▶ **Written task**: Revise the items below by changing every "100자평" to "한줄평", and leave all other text as it stands.

▶ **Material for this task**:
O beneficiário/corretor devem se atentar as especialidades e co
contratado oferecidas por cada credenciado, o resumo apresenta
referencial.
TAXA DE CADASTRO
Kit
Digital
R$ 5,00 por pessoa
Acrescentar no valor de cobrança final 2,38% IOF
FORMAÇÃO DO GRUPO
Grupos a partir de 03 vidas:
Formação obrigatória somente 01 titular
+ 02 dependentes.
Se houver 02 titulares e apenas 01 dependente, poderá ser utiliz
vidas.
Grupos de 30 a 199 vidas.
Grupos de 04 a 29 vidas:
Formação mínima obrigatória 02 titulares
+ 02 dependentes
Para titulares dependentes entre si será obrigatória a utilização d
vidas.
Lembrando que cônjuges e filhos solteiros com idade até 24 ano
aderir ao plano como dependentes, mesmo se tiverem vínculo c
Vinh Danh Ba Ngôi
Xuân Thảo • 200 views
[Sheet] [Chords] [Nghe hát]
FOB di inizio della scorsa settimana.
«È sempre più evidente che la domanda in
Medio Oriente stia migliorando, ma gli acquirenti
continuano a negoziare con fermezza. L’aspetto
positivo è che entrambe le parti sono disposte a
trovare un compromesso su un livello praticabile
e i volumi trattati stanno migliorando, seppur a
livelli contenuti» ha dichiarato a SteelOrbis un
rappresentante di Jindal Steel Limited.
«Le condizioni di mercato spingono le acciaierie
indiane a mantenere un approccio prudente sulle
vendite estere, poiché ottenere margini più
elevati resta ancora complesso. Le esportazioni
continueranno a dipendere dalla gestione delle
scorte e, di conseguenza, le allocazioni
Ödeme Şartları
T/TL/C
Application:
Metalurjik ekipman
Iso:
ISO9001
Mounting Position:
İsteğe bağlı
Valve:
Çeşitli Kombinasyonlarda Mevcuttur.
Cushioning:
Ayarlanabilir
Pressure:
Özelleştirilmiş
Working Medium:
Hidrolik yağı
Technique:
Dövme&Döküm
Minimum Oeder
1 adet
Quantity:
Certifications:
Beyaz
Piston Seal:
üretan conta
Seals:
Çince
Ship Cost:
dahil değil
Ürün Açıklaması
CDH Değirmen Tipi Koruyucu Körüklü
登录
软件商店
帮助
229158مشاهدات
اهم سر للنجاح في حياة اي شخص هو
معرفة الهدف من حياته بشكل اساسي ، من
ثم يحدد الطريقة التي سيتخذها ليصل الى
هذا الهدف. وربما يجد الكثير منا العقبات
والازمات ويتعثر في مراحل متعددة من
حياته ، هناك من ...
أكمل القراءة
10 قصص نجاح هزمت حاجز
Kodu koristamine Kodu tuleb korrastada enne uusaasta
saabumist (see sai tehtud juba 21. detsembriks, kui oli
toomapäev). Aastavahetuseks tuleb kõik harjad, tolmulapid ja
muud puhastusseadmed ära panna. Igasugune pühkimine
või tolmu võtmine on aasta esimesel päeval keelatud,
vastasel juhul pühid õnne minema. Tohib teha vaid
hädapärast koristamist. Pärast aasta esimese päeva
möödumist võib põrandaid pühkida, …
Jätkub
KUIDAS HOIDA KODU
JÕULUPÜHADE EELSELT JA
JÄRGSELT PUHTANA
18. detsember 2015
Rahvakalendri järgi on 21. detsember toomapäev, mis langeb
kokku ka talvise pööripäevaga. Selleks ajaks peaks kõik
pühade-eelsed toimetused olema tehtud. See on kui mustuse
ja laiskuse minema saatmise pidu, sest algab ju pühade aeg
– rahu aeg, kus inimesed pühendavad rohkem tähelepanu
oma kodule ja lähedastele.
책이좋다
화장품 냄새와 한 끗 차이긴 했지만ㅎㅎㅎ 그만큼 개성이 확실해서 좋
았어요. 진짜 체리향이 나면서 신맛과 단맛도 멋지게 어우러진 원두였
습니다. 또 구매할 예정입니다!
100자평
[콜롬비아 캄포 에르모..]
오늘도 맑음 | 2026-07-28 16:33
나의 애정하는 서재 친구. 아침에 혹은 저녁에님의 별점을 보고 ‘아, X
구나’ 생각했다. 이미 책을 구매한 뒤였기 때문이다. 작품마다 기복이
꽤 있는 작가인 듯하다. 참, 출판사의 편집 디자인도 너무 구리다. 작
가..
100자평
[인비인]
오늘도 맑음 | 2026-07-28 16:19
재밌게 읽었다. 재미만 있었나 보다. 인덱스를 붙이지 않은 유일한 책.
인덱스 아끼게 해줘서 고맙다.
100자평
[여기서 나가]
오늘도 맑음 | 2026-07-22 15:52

▶ **Answer to this task**:
O beneficiário/corretor devem se atentar as especialidades e co
contratado oferecidas por cada credenciado, o resumo apresenta
referencial.
TAXA DE CADASTRO
Kit
Digital
R$ 5,00 por pessoa
Acrescentar no valor de cobrança final 2,38% IOF
FORMAÇÃO DO GRUPO
Grupos a partir de 03 vidas:
Formação obrigatória somente 01 titular
+ 02 dependentes.
Se houver 02 titulares e apenas 01 dependente, poderá ser utiliz
vidas.
Grupos de 30 a 199 vidas.
Grupos de 04 a 29 vidas:
Formação mínima obrigatória 02 titulares
+ 02 dependentes
Para titulares dependentes entre si será obrigatória a utilização d
vidas.
Lembrando que cônjuges e filhos solteiros com idade até 24 ano
aderir ao plano como dependentes, mesmo se tiverem vínculo c
Vinh Danh Ba Ngôi
Xuân Thảo • 200 views
[Sheet] [Chords] [Nghe hát]
FOB di inizio della scorsa settimana.
«È sempre più evidente che la domanda in
Medio Oriente stia migliorando, ma gli acquirenti
continuano a negoziare con fermezza. L’aspetto
positivo è che entrambe le parti sono disposte a
trovare un compromesso su un livello praticabile
e i volumi trattati stanno migliorando, seppur a
livelli contenuti» ha dichiarato a SteelOrbis un
rappresentante di Jindal Steel Limited.
«Le condizioni di mercato spingono le acciaierie
indiane a mantenere un approccio prudente sulle
vendite estere, poiché ottenere margini più
elevati resta ancora complesso. Le esportazioni
continueranno a dipendere dalla gestione delle
scorte e, di conseguenza, le allocazioni
Ödeme Şartları
T/TL/C
Application:
Metalurjik ekipman
Iso:
ISO9001
Mounting Position:
İsteğe bağlı
Valve:
Çeşitli Kombinasyonlarda Mevcuttur.
Cushioning:
Ayarlanabilir
Pressure:
Özelleştirilmiş
Working Medium:
Hidrolik yağı
Technique:
Dövme&Döküm
Minimum Oeder
1 adet
Quantity:
Certifications:
Beyaz
Piston Seal:
üretan conta
Seals:
Çince
Ship Cost:
dahil değil
Ürün Açıklaması
CDH Değirmen Tipi Koruyucu Körüklü
登录
软件商店
帮助
229158مشاهدات
اهم سر للنجاح في حياة اي شخص هو
معرفة الهدف من حياته بشكل اساسي ، من
ثم يحدد الطريقة التي سيتخذها ليصل الى
هذا الهدف. وربما يجد الكثير منا العقبات
والازمات ويتعثر في مراحل متعددة من
حياته ، هناك من ...
أكمل القراءة
10 قصص نجاح هزمت حاجز
Kodu koristamine Kodu tuleb korrastada enne uusaasta
saabumist (see sai tehtud juba 21. detsembriks, kui oli
toomapäev). Aastavahetuseks tuleb kõik harjad, tolmulapid ja
muud puhastusseadmed ära panna. Igasugune pühkimine
või tolmu võtmine on aasta esimesel päeval keelatud,
vastasel juhul pühid õnne minema. Tohib teha vaid
hädapärast koristamist. Pärast aasta esimese päeva
möödumist võib põrandaid pühkida, …
Jätkub
KUIDAS HOIDA KODU
JÕULUPÜHADE EELSELT JA
JÄRGSELT PUHTANA
18. detsember 2015
Rahvakalendri järgi on 21. detsember toomapäev, mis langeb
kokku ka talvise pööripäevaga. Selleks ajaks peaks kõik
pühade-eelsed toimetused olema tehtud. See on kui mustuse
ja laiskuse minema saatmise pidu, sest algab ju pühade aeg
– rahu aeg, kus inimesed pühendavad rohkem tähelepanu
oma kodule ja lähedastele.
책이좋다
화장품 냄새와 한 끗 차이긴 했지만ㅎㅎㅎ 그만큼 개성이 확실해서 좋
았어요. 진짜 체리향이 나면서 신맛과 단맛도 멋지게 어우러진 원두였
습니다. 또 구매할 예정입니다!
한줄평
[콜롬비아 캄포 에르모..]
오늘도 맑음 | 2026-07-28 16:33
나의 애정하는 서재 친구. 아침에 혹은 저녁에님의 별점을 보고 ‘아, X
구나’ 생각했다. 이미 책을 구매한 뒤였기 때문이다. 작품마다 기복이
꽤 있는 작가인 듯하다. 참, 출판사의 편집 디자인도 너무 구리다. 작
가..
한줄평
[인비인]
오늘도 맑음 | 2026-07-28 16:19
재밌게 읽었다. 재미만 있었나 보다. 인덱스를 붙이지 않은 유일한 책.
인덱스 아끼게 해줘서 고맙다.
한줄평
[여기서 나가]
오늘도 맑음 | 2026-07-22 15:52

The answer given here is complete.